Here's a quick overview of the key data emerging from around the world:
The housing market, which constituted a substantial part of the economic recovery, is also showing signs of slowing down. The volume of building permits fell, and exemptions on overdue mortgages began to rise. U.S. manufacturing Renaissance also looks doesn't matter. In March, retail sales suddenly fell 0.4 percent. Nomura indicates that the revision downwards of the original sales forecasts in the last two months indicates that "began the adjustment of the user in accordance with a reduction in their income". The consumer confidence index also missed expectations and fell in April to 72.3 from March's 78.6 points.
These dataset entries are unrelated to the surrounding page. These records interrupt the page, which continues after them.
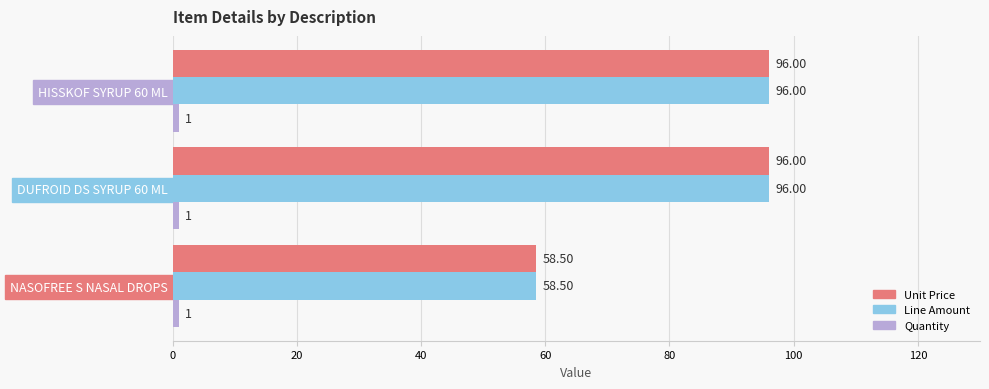

What is the difference between the highest and lowest values at HISSKOF SYRUP 60 ML?

95.0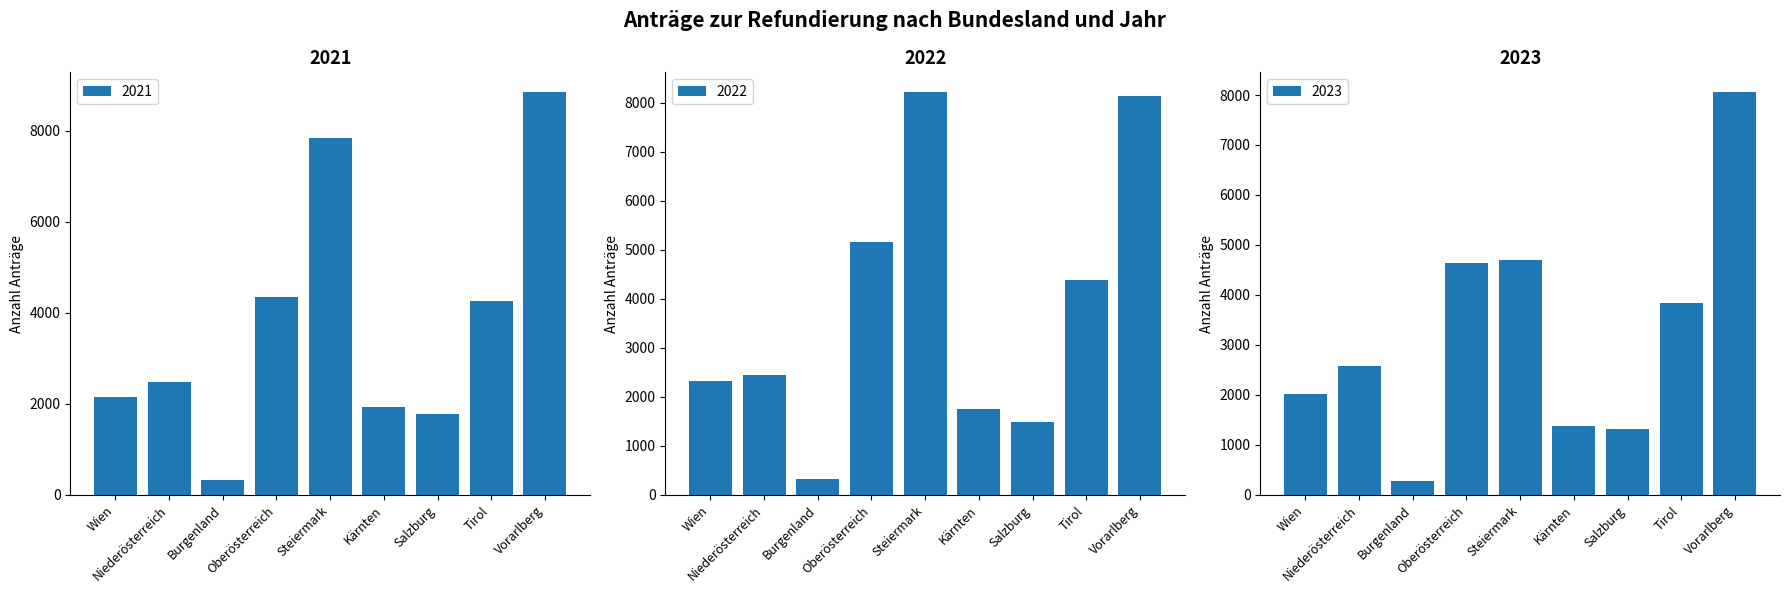

What is the difference between the second highest and second lowest values in the 2021 series?

6045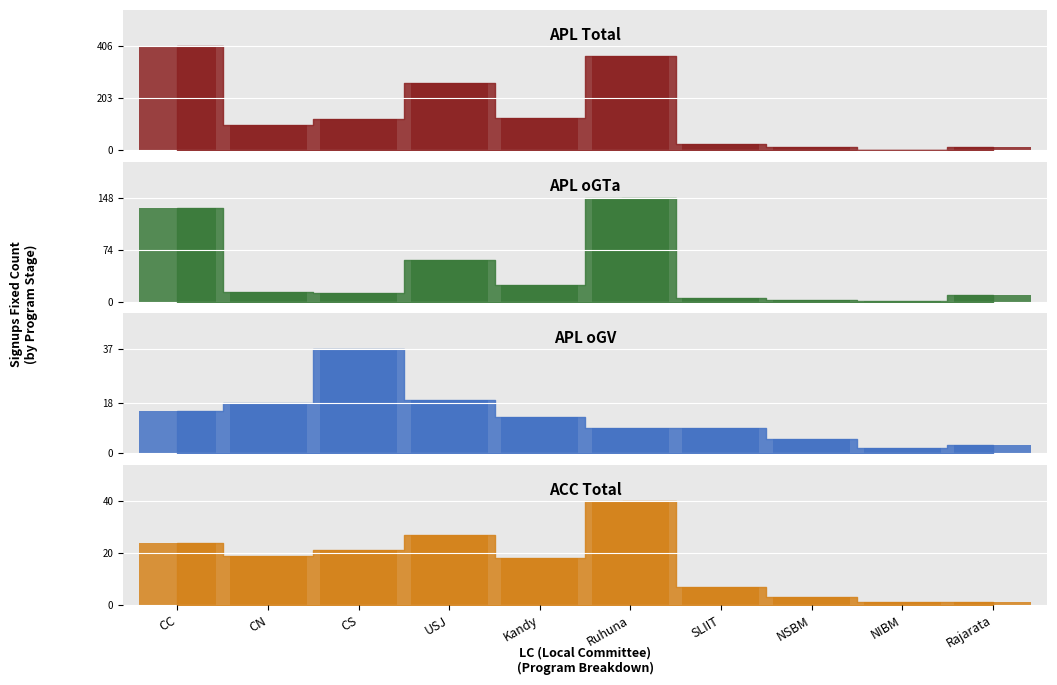

What is the total value across all series at CN?

148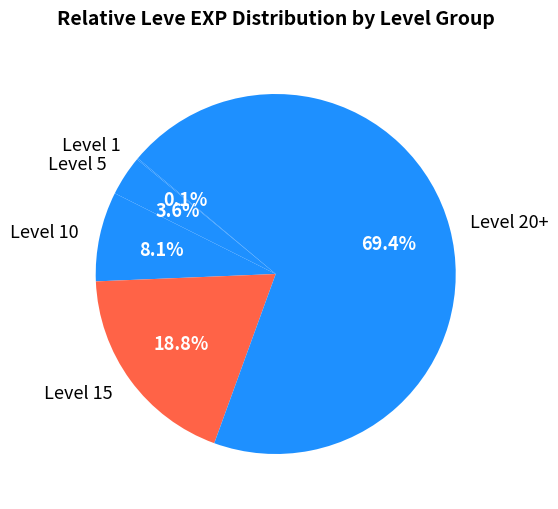

To the nearest percent, what portion does Level 5 represent?

4%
And of course the reports on the labor market, which showed that in March, it was created only 88 thousand jobs, which is very modest compared to the expected 190 thousand. The unemployment rate fell, but it happened because there were fewer participants in the labour force.
Germany showed some positive data, but economic sentiment fell down to 42 points. In Britain the number of unemployed between December and February increased by 70 thousand people and amounted to 2.56 million unemployed. The unemployment rate rose to 7.9 percent. In addition, the volume of retail sales, including fuel, in March decreased by 0.7 percent. And data next week on the UK GDP will tell us, entered the country in the third phase of recession in recession.
China's GDP in the 1st quarter slowed to 7.7 percent, defying expectations of an 8 per cent growth. Industrial production and exports were worse than expected. The latest data also showed that Chinese housing prices rose in 68 of 70 participated in the survey cities. Of the first level are experiencing a huge increase in housing prices. Politics is likely to continue to implement stricter measures to limit the recovery in property prices and shadow banking.